Requirement 1 = How would you put this sentence from the article on classics clubs into Spanish: "So far this academic year they’ve screened Gladiator, 300 and the 1966 classic A Funny Thing Happened on the Way to the Forum."?

Document excerpt =
----------

By Jessica Allen - Wednesday, May 12, 2010 at 4:00 PM - 4 Comments
Classics clubs are agog as sword-and-sandal epics replace vampires as the trend du jour
On a recent Tuesday evening, seven members of McMaster University’s classics club gathered in Room 719 of Togo Salmon Hall to watch Disney’s animated movie Hercules. So far this academic year they’ve screened Gladiator, 300 and the 1966 classic A Funny Thing Happened on the Way to the Forum. When the film ended and the Doritos bags and Coke bottles had been emptied, club president Rebecca Rathbone got the discussion rolling by raising the question of factual accuracy. “If they did what was historically accurate,” she said, “nobody would find any meaning in them today.” “Yeah,” said a student in the back, “And I don’t think Disney could show Hercules killing his wife and kids.” “Twice,” added another.

----------

Data for review =
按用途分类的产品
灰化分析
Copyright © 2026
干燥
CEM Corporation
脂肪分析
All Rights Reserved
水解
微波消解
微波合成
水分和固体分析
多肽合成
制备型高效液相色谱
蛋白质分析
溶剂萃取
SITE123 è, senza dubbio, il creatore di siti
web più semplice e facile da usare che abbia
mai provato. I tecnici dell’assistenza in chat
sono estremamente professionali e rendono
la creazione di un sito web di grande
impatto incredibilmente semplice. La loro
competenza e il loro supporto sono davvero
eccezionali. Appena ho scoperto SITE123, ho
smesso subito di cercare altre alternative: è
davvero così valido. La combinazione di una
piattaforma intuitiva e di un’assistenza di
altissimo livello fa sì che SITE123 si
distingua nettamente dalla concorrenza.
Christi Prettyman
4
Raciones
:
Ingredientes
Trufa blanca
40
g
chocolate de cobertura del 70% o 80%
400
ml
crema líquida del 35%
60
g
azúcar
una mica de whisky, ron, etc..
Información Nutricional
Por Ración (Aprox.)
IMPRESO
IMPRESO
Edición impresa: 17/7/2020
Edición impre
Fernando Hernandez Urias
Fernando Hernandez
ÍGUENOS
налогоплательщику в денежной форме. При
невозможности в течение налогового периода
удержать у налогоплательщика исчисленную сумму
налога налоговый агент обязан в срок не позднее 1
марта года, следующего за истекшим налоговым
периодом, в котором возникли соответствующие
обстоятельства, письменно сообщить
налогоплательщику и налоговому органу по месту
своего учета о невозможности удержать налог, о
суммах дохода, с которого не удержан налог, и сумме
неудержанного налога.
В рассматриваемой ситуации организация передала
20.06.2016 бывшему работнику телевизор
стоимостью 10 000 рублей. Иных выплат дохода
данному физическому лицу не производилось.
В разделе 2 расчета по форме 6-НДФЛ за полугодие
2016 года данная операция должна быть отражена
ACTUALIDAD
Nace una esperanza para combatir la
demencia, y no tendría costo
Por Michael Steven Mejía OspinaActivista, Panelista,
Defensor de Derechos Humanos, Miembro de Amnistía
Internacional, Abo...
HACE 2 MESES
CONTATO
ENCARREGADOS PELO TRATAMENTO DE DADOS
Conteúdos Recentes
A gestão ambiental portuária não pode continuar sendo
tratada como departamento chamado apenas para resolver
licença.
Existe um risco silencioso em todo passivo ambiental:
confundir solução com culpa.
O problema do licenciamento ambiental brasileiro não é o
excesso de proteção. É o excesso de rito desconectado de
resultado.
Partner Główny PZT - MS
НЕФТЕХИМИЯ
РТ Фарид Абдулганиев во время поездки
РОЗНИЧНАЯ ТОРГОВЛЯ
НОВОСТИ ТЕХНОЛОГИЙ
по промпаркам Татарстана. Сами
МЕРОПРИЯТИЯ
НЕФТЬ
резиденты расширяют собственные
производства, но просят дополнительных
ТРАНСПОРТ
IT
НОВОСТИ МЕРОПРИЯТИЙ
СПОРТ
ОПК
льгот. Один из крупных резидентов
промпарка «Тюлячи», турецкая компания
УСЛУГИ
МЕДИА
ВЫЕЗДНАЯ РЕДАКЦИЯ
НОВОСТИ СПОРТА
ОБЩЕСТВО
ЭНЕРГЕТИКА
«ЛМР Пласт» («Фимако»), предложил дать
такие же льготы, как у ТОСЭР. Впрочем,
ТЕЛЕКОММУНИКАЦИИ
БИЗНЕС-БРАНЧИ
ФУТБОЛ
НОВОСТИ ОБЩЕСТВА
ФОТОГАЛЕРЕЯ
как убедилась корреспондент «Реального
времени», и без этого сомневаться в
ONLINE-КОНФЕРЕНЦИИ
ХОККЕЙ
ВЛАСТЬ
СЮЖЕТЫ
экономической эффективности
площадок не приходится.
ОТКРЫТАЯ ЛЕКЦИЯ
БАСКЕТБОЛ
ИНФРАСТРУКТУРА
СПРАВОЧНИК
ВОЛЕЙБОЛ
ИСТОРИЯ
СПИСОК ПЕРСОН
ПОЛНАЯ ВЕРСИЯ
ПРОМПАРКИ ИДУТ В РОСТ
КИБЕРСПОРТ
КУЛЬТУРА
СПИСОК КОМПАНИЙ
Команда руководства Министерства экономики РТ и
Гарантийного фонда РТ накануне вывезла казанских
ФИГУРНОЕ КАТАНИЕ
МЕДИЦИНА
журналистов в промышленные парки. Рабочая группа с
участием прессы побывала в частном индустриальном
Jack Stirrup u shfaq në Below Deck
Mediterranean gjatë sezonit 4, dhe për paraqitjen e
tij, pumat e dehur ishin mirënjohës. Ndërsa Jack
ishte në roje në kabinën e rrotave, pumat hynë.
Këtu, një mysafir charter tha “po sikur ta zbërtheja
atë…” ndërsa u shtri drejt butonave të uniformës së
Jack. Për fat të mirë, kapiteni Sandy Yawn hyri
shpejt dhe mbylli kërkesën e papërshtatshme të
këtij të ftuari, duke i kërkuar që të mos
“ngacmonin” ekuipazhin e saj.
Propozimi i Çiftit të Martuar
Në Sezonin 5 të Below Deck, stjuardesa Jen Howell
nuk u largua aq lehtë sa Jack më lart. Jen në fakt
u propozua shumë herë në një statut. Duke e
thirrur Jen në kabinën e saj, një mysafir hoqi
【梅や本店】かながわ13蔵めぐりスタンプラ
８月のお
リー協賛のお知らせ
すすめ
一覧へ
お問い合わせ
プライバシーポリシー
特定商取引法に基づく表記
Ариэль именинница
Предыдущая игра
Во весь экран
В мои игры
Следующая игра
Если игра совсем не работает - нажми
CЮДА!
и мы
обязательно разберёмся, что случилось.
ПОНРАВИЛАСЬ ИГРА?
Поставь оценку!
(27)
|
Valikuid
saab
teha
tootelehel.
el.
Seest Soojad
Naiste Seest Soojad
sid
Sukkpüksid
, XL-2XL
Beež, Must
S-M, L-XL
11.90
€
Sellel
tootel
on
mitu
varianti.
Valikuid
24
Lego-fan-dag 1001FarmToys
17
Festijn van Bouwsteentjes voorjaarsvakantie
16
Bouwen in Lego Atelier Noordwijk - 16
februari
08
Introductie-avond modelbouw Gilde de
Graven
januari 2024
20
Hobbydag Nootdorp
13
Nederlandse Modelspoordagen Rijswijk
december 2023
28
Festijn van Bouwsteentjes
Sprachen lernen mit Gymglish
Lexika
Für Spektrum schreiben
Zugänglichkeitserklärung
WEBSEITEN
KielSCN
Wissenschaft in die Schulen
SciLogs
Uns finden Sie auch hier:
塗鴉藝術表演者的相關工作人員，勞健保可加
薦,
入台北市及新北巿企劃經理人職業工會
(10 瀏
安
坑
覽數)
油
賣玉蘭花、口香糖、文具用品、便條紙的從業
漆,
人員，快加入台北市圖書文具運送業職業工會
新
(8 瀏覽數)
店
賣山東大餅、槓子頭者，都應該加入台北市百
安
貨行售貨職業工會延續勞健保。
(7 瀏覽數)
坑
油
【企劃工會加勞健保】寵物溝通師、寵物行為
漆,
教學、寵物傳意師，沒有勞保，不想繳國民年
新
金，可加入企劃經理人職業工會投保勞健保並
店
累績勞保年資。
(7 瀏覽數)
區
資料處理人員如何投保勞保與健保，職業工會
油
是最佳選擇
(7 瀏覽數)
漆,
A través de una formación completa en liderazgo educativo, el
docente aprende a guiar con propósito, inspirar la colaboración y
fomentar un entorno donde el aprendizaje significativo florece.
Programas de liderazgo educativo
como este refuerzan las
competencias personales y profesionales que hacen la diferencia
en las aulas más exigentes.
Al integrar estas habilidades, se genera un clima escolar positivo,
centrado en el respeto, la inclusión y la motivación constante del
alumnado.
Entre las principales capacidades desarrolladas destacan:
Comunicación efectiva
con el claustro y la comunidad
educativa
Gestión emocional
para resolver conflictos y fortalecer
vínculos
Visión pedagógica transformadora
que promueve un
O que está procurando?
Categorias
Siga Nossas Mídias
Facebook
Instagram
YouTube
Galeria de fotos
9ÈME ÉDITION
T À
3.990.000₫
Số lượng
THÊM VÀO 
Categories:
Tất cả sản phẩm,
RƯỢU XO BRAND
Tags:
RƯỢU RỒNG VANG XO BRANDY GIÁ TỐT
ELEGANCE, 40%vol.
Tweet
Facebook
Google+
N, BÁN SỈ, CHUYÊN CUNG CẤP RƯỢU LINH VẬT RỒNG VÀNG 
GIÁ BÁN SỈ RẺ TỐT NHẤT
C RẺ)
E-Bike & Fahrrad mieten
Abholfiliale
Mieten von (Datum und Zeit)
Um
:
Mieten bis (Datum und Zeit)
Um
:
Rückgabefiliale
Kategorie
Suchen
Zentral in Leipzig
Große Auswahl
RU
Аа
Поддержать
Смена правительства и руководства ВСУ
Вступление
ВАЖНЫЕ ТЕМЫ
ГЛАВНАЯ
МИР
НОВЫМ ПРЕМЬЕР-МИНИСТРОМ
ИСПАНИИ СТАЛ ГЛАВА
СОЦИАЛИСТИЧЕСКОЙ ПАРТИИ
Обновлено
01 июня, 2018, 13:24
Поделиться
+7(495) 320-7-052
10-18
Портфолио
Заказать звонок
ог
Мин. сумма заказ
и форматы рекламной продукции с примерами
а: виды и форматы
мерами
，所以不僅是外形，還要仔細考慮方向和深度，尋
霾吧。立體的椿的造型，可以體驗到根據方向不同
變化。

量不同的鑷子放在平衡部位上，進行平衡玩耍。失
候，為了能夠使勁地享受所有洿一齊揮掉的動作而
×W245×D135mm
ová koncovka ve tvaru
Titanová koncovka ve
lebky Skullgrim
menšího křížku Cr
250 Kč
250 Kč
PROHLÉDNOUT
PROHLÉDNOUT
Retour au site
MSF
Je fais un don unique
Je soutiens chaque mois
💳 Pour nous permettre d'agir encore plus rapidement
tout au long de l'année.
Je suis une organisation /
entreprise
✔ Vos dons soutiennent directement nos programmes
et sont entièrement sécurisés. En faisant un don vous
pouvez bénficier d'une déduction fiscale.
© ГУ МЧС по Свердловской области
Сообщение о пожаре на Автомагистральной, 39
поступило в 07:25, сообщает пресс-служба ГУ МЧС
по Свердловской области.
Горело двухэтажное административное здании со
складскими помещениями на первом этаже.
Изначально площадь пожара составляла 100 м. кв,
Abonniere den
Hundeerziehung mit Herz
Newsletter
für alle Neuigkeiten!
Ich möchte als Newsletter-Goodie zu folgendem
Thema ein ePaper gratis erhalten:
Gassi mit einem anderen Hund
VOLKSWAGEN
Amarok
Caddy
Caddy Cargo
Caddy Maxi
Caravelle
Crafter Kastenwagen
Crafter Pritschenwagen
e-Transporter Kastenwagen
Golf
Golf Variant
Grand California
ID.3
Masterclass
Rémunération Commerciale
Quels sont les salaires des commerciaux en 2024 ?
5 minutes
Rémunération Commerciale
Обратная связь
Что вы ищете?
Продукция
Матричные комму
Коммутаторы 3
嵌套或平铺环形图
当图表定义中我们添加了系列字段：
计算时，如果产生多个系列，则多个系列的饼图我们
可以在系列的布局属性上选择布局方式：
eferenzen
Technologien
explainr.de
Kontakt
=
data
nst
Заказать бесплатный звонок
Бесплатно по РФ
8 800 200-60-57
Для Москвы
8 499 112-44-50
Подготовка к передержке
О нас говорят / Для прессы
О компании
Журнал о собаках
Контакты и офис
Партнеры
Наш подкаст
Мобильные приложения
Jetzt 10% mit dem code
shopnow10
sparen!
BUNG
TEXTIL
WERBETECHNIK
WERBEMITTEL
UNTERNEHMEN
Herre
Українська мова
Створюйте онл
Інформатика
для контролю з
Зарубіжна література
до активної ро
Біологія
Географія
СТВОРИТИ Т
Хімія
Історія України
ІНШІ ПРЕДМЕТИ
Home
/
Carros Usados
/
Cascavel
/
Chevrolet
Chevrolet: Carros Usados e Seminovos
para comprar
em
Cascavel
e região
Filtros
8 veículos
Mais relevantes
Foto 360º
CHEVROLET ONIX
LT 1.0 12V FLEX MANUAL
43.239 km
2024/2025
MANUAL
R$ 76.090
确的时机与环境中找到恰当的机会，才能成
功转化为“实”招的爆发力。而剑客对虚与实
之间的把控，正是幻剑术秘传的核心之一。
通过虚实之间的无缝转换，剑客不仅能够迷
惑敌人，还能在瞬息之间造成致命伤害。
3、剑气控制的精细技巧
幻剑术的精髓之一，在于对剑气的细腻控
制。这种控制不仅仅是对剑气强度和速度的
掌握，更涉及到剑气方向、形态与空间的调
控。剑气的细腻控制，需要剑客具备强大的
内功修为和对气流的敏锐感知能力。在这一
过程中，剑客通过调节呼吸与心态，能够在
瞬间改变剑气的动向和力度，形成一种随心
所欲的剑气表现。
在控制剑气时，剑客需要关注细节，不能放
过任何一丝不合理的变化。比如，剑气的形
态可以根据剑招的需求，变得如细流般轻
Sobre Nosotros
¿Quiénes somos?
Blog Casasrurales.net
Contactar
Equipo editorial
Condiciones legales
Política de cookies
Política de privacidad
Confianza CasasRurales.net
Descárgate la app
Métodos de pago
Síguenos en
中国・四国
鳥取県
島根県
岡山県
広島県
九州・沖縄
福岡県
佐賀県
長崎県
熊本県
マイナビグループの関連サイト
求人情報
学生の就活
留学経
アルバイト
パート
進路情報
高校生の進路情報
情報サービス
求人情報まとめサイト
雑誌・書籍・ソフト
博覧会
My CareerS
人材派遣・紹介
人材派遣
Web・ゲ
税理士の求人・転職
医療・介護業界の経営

----------

Requirement 2 = Can you give the listing again from its first line up to and including the line with "mai provato. I", swapping "All Rights Reserved" for "Tutti i diritti riservati" and leaving everything else in those lines unchanged?

Answer area 1 = En lo que va de este año académico, han proyectado Gladiator, 300 y el clásico de 1966 A Funny Thing Happened on the Way to the Forum.

Answer area 2 =
按用途分类的产品
灰化分析
Copyright © 2026
干燥
CEM Corporation
脂肪分析
Tutti i diritti riservati
水解
微波消解
微波合成
水分和固体分析
多肽合成
制备型高效液相色谱
蛋白质分析
溶剂萃取
SITE123 è, senza dubbio, il creatore di siti
web più semplice e facile da usare che abbia
mai provato. I tecnici dell’assistenza in chat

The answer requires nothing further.